Wade’s brows shot up.
“That woman,” Gabe gritted out, “is the case.” Then he pushed Eve’s newspaper toward them. “She says her name is Eve Gray—no, actually,” he corrected, “she doesn’t know her real name. Eve is just the name she’s using now.” A name they’d given her in the hospital? He’d have to check on that.
“You’re losing me, boss,” Victoria said, even as she peered at the paper. “What does this ‘maybe’ Eve want us to do?”
“That story’s about the Lady Killer case.” Dean had stiffened. “The FBI’
s been tracking him for months. Ever since those bodies washed up after Hurricane Albert.”
Hurricane Albert had been a vicious storm that struck early in the season, blasting across the southern Gulf Coast.
“We’re going to find one of his victims? One that’s still missing?” Victoria asked, then gave a low whistle. “Talk about high profile.”
“We may have already found a victim.” Gabe pointed to the black and white picture in the newspaper.
The room got very, very quiet.
“Eve doesn’t remember anything before the third of June. According to her, she woke up in a hospital, with no memories whatsoever.”
“Sarah needs to be here,” Wade said, sitting a little straighter. “She could tell if the woman was faking or—”
“Eve Gray wants us to find out who she really is.”
Frowning, Victoria glanced up at him. “What does your mystery blonde have to do with the Lady Killer?”
“One of the Lady Killer’s suspected victims is Jessica Montgomery.” Twenty-six.
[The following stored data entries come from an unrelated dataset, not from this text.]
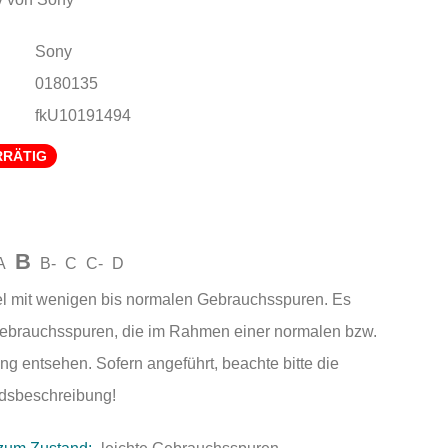
Sony
0180135
fkU10191494
RRÄTIG
B
A
B-
C
C-
D
el mit wenigen bis normalen Gebrauchsspuren. Es
Gebrauchsspuren, die im Rahmen einer normalen bzw.
ng entsehen. Sofern angeführt, beachte bitte die
andsbeschreibung!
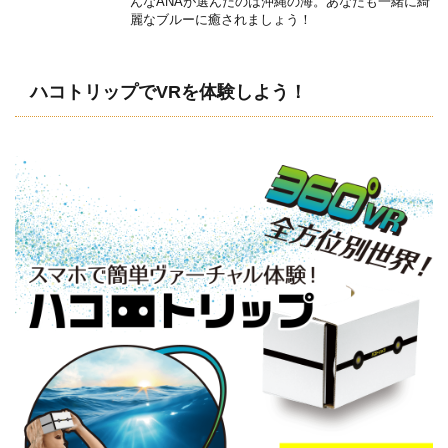
んなANAが選んだのは沖縄の海。あなたも一緒に綺
麗なブルーに癒されましょう！
ハコトリップでVRを体験しよう！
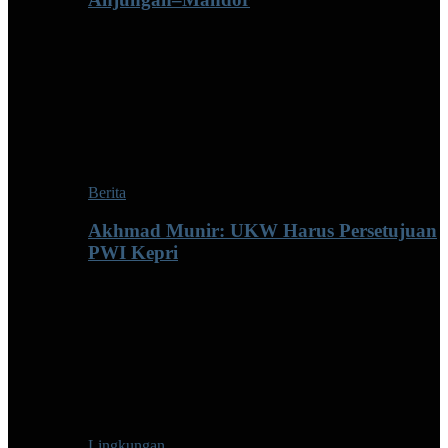
Berita
Akhmad Munir: UKW Harus Persetujuan
PWI Kepri
Lingkungan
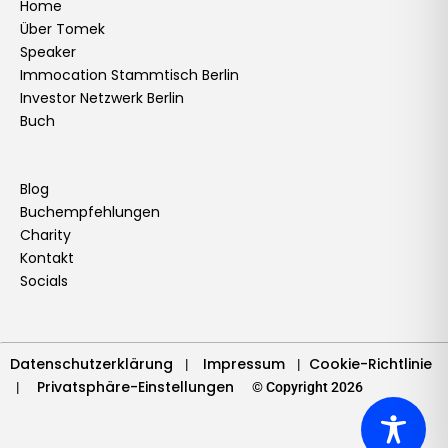
e
t
k
t
t
t
t
e
Home
Über Tomek
b
a
e
u
t
o
e
l
Speaker
o
g
d
b
e
k
r
o
Immocation Stammtisch Berlin
o
r
i
e
r
e
p
Investor Netzwerk Berlin
k
a
n
s
e
Buch
m
t
Blog
Buchempfehlungen
Charity
Kontakt
Socials
Datenschutzerklärung
Impressum
Cookie-Richtlinie
|
|
Privatsphäre-Einstellungen
|
© Copyright 2026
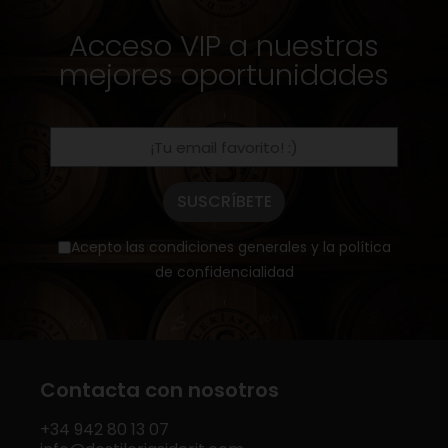
Acceso VIP a nuestras
mejores oportunidades
SUSCRÍBETE
Acepto las condiciones generales y la política
de confidencialidad
Contacta con nosotros
+34
942 80 13 07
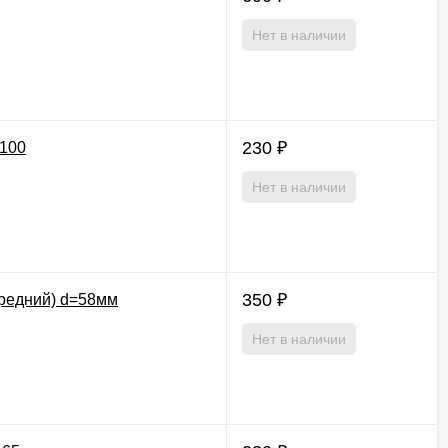
Нет в наличии
230
₽
1100
Нет в наличии
350
₽
средний) d=58мм
Нет в наличии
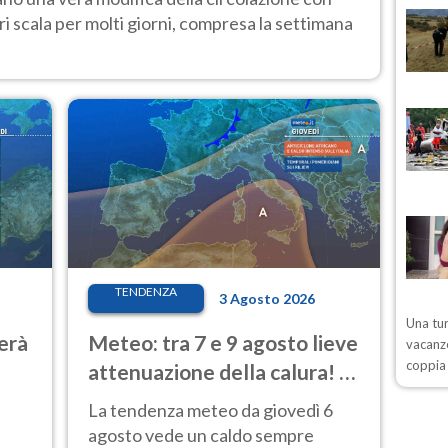
i scala per molti giorni, compresa la settimana
TENDENZA
3 Agosto 2026
Una tur
erà
Meteo: tra 7 e 9 agosto lieve
vacanze
coppia 
attenuazione della calura! Al
Nord rischio temporali
La tendenza meteo da giovedì 6
agosto vede un caldo sempre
Blond. Green eyes. Five-foot-six. Last seen down on the Alabama Gulf Coast—on Dauphin Island. “And Jessica Montgomery happens to look exactly like Eve Gray.”
“Define ‘exactly,’” Dean said as he began to lean forward.
“A dead-on match.” Gabe met Dean’s eyes. He knew the ex-FBI agent would understand the importance of this case more than the others. Dean had worked plenty of serial cases during his time at the Bureau. He knew how hard it could be to stop a serial. How unlikely it was that a victim could survive an attack, but if a victim did survive …
“If that’s her,” Dean’s voice was tight with tension, “then she could lead us to the Lady Killer. We could find him.”
“And to the other missing victims,” Victoria added, her fingers tapping on her chin. “She would have been at his kill scenes. She would have seen everything.”
Seen everything and then blocked it all from her mind?
“If she’s telling the truth,” Wade threw out. Because Wade would be the suspicious one. Pretty face or not, Eve wouldn’t just automatically be accepted by him. “You want me to start the check on her?”